Detects and warns when files outside the declared specification scope are modified, preventing scope creep during implementation.

When to Use This Hook

Attach this hook when you need to:

  • Enforce specification-driven development where each task has a declared file scope
  • Detect when implementation drifts beyond the planned set of files to modify
  • Create visibility into unplanned file changes that may introduce side effects

Consider alternatives when:

  • Your development workflow is exploratory and does not use formal specifications
  • You intentionally modify files across the codebase during refactoring tasks

Quick Start

Configuration

name: scope-guard-trigger type: hook trigger: Stop category: quality-gates

Example Trigger

# Hook triggers when Claude completes a session or task claude> /stop # Scope guard checks modified files against .spec.md declaration

Example Output

Scope Guard: Checking file modifications against spec...
  Declared scope: 4 files
  Modified files: 6 files
  Out-of-scope modifications:
    WARNING: src/utils/helpers.ts (not in spec)
    WARNING: src/config/constants.ts (not in spec)
  Auto-excluded: 3 files (tests, config, docs)
Scope check complete: 2 warnings (non-blocking)

Core Concepts

Scope Detection Overview

AspectDetails
Spec SourceFiles to Create/Modify section in .spec.md
ComparisonGit-modified files vs declared file list
Auto-ExclusionsTest files, config files, docs, infrastructure
SeverityWarning only (non-blocking by default)
Trigger PointStop event - runs when Claude finishes

Scope Check Workflow

Session Ends (Stop)
       |
  Find .spec.md
   /         \
Missing      Found
  |            |
 Skip     Parse "Files to
          Create/Modify"
              |
         git diff --name-only
              |
         Compare Lists
              |
        ┌─────┴─────┐
        |           |
   All in Scope   Out-of-Scope
        |           |
     Silent      Warn per File
     Pass        (after exclusions)

Configuration

ParameterTypeDefaultDescription
spec_filestring".spec.md"Specification file to read for declared scope
scope_sectionstring"Files to Create/Modify"Heading that contains the file list
auto_excludestring[]["test","config","docs","infra"]File categories to exclude from scope checking
block_on_violationbooleanfalseBlock completion when out-of-scope files detected
max_warningsnumber10Maximum warnings to display before summarizing

Best Practices

  1. Write Specs Before Implementing - The scope guard is only effective if specs are written before implementation begins.

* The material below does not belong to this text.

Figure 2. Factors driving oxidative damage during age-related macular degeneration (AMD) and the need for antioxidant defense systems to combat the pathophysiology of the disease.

Adopt a spec-first workflow where every task starts with a .spec.md file.

  2. Keep Auto-Exclusions Reasonable - Test files, configuration, and documentation are commonly modified as side effects. Keep them auto-excluded to reduce noise while still catching unexpected source changes.

  3. Review Warnings, Don't Ignore Them - Out-of-scope modifications are not always wrong, but they deserve attention. Each warning is a prompt to ask whether the change was necessary or represents scope creep.

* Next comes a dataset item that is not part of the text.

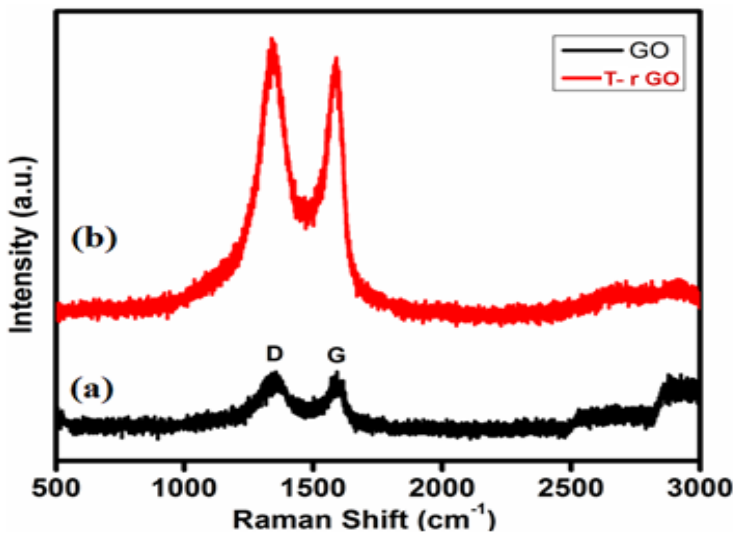
Figure 5. Raman spectra of (a) GO and (b) T-rGO.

  4. Update Specs When Scope Changes - If implementation reveals that additional files need modification, update the spec's file list rather than ignoring warnings. This keeps the spec accurate as a historical record.

  5. Use with Pre-flight Plan Auditor - Combine scope guard with the plan auditor for a complete spec-driven workflow: audit the plan before starting, guard the scope during implementation.

Common Issues

  1. Spec File Not Found - If no .spec.md exists in the project, the hook silently skips. Consider requiring a spec file for all non-trivial tasks and alerting when one is missing.

  2. Glob Patterns in File Lists - Specs may list directories or glob patterns rather than specific files. The scope guard needs to expand these patterns before comparison.

  3. Renamed Files Appear Out-of-Scope - If a file is renamed during implementation, git reports both the old and new path. The new path may not match the spec, triggering a false warning.